## ИЗВЛЕЧЁННЫЙ ТЕКСТ
==========

Папа Гонорий III говорит о Святой земле как о наследии Бога в связи с так называемым «вассальным аргументом», о котором еще пойдет речь далее[168]. Можно встретить идею и гораздо позднее: в письме королю Франции Филиппу Красивому (1291) папа Николай IV говорит о Святой земле как о наследии (hereditatis dominice funiculus terra santa versa est ad alienos) [169].

Пьер де Блуа, написавший в преддверии третьего крестового похода трактат о необходимости организации экспедиции, уточняет: Святая земля является наследием Христа как по отцу, так и по матери, которая является потомком царя Давида[170].

В речи епископа Страсбурга, присутствующей в хронике Historia Peregrinorum также имеются рассуждения о том, что «земля эта есть наследие Христа, где стояли ноги Его» (hec est terra hereditatis domini, ubi steterunt pedes eius)[171]. Присутствие призыва сражаться за «наследие Христа» (pro hereditate Christi) в речи магистра тамплиеров в хронике Libellas de expugnatione Terre Sancte per Saladinum, рассказывающей о завоеваниях Саладина перед третьим крестовым походом, таким образом, удивительным не выглядит[172]. Автор хроники, вероятно, был очевидцем хотя бы части описанных событий. Указание на это имеется в другом фрагменте текста[173].

==========

## ИСХОДНЫЕ ДАННЫЕ
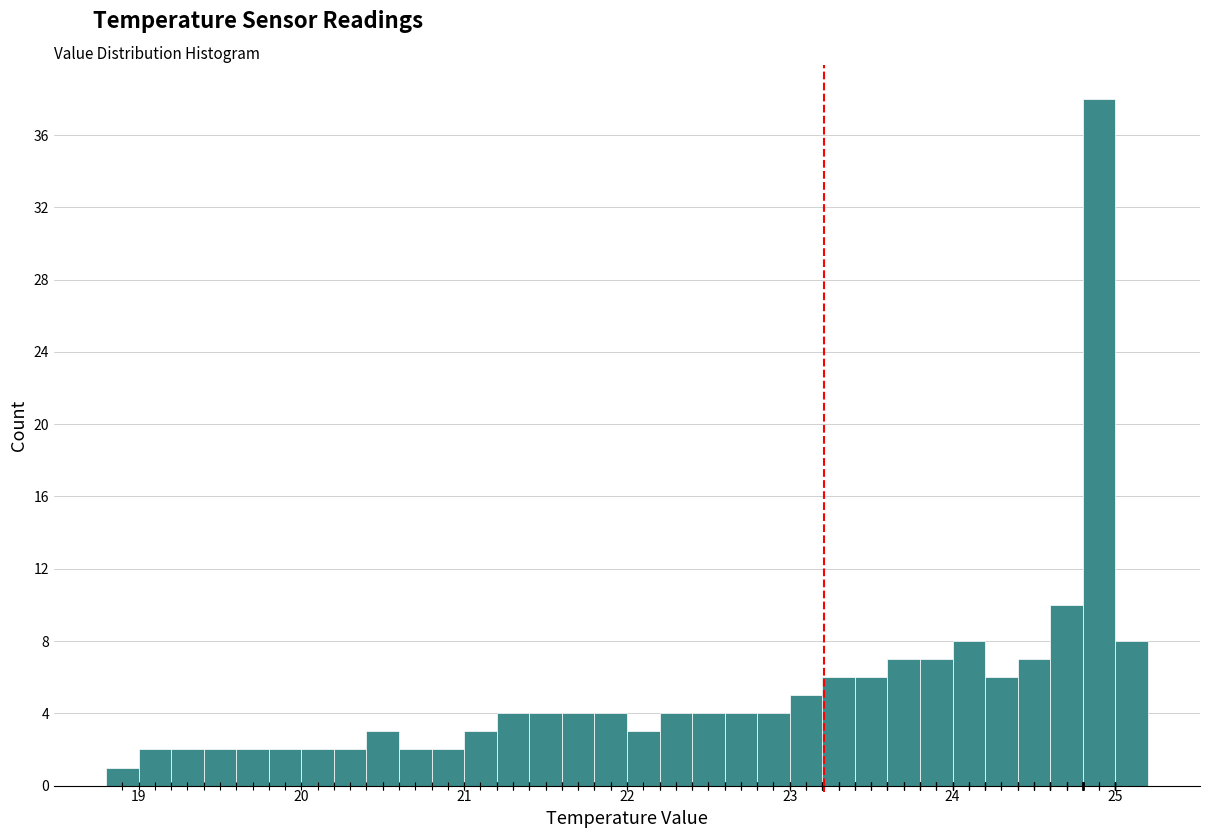

Read against the x-axis, roughly where is the centre of the tallest bar?

24.9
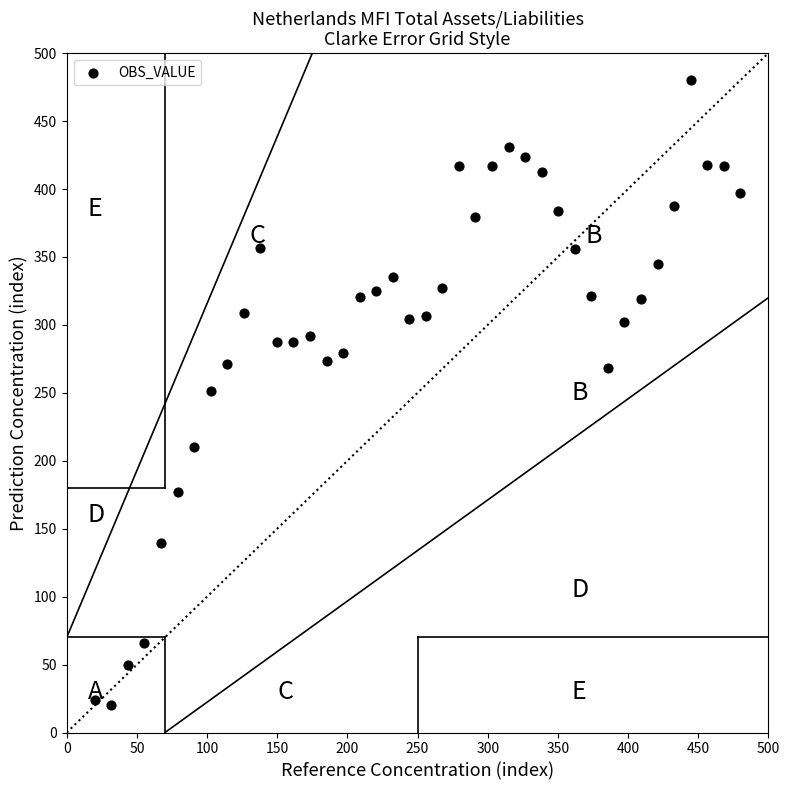

What is the range of X values (max minus min)?

460.0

==========

## ПОРЯДОК ВЫПОЛНЕНИЯ
Выпишите дословно отрывок текста о Святой земле от «Папа Гонорий III» до «ad alienos) [169].».

## ОТВЕТ НА ЗАДАНИЕ
Папа Гонорий III говорит о Святой земле как о наследии Бога в связи с так называемым «вассальным аргументом», о котором еще пойдет речь далее[168]. Можно встретить идею и гораздо позднее: в письме королю Франции Филиппу Красивому (1291) папа Николай IV говорит о Святой земле как о наследии (hereditatis dominice funiculus terra santa versa est ad alienos) [169].